A : Es-tu intéressé par les remixes ? Avec qui ?
D : Ce qui m’intéresse, c’est de travailler avec de bons musiciens. Mais je préfèrerais plutôt produire que remixer. J’aimerais collaborer avec Immortal technique, MF Doom, Bjork, Kevin Shields, et j’ai toujours rêvé de produire un disque pour quelqu’un comme Rakim, Chuck D ou KRS-One.
A : Que penses-tu des albums instrumentaux ?
D : Les albums instrumentaux peuvent être fabuleux… quand ils sont bien faits.
A : Que t’ont apporté toutes les collaborations que vous avez pu mener, tous styles confondus, à toi et à ta musique ?
D : Ces morceaux m’ont apporté de nouvelles idées, de la nouvelle musique, et de nouveaux contacts avec d’autres gens qui aiment la musique et qui sont ouverts d’esprits.
A : Oktopus a fait un remix pour Isis, un groupe de rock dont le dernier album, Panopticon, est aussi hard que mélodique.
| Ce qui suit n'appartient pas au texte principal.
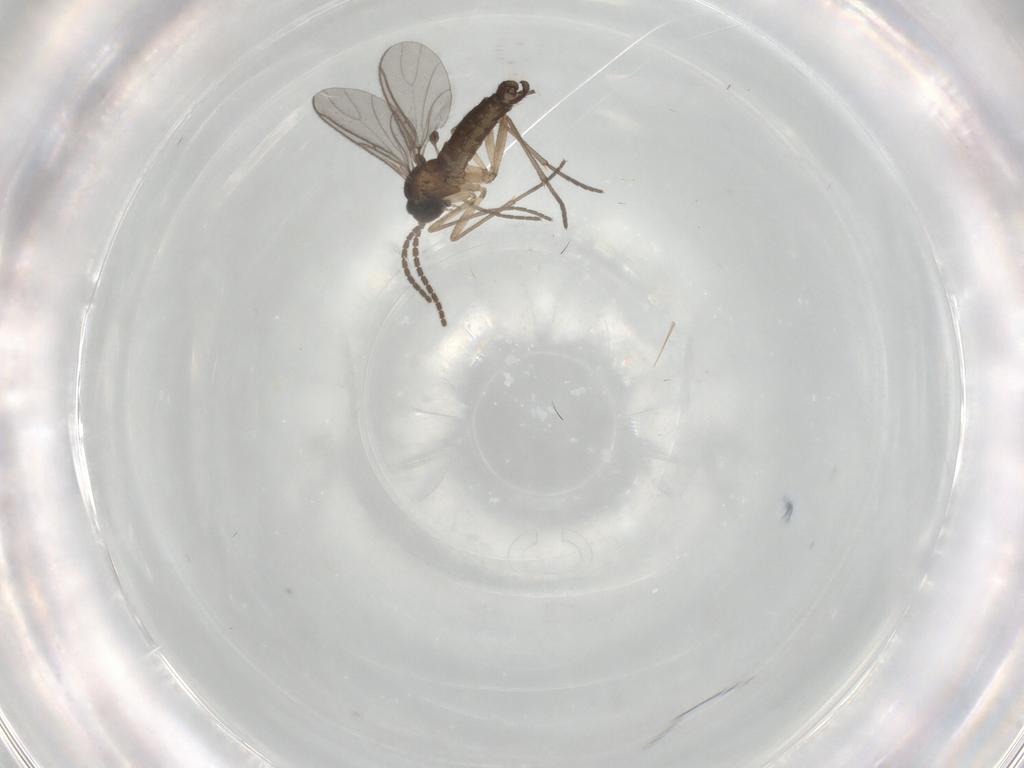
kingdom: Animalia
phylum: Arthropoda
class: Insecta
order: Diptera
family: Sciaridae
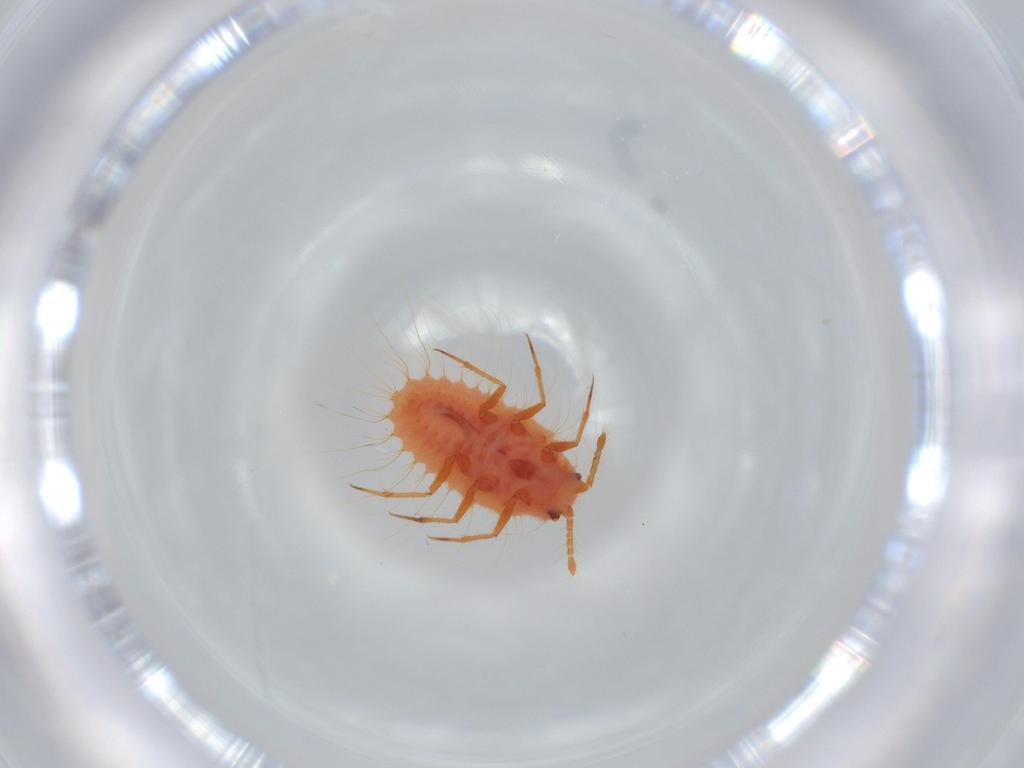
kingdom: Animalia
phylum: Arthropoda
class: Insecta
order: Hemiptera
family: Coccoidea_incertae_sedis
C’est la même façon de voir que vous avez au sein de Dälek ?
D: On adore Isis. Isis are the ‘Nisis. Notre tournée aux Etats-Unis avec eux (Dälek assurait la première partie du groupe) était de loin mon expérience préférée en matière de tournée. Je suis ravi d’être sur le même label qu’eux et de les avoir comme amis.
A : Te sens-tu plus proche de groupes de rock que de rappeurs, de plus en plus mainstream et guidé par la « culture du dollar » ?
D : Je me sens proche de musiciens qui font cela pour l’amour de la musique, peu importe le genre musical dans lequel ils s’expriment. Mais gardez bien tête l’idée qu’il y a toujours de vrais groupes et de vrais artistes Hip-Hop. Il faut simplement regarder plus loin pour les trouver.
A : Quelles seront tes prochaines sorties ?
D : Soit la collaboration dälekZu soit le prochain album de Dälek.
A : Tes producteurs fétiches ?
D : DJ Premier, le Bomb Squad et RZA.
A : Ta période fétiche dans l’histoire de la musique?
D : Le Hip-Hop de la fin des années 80/début des années 90. La scène Punk/hardcore des années 80 et le jazz des années 60.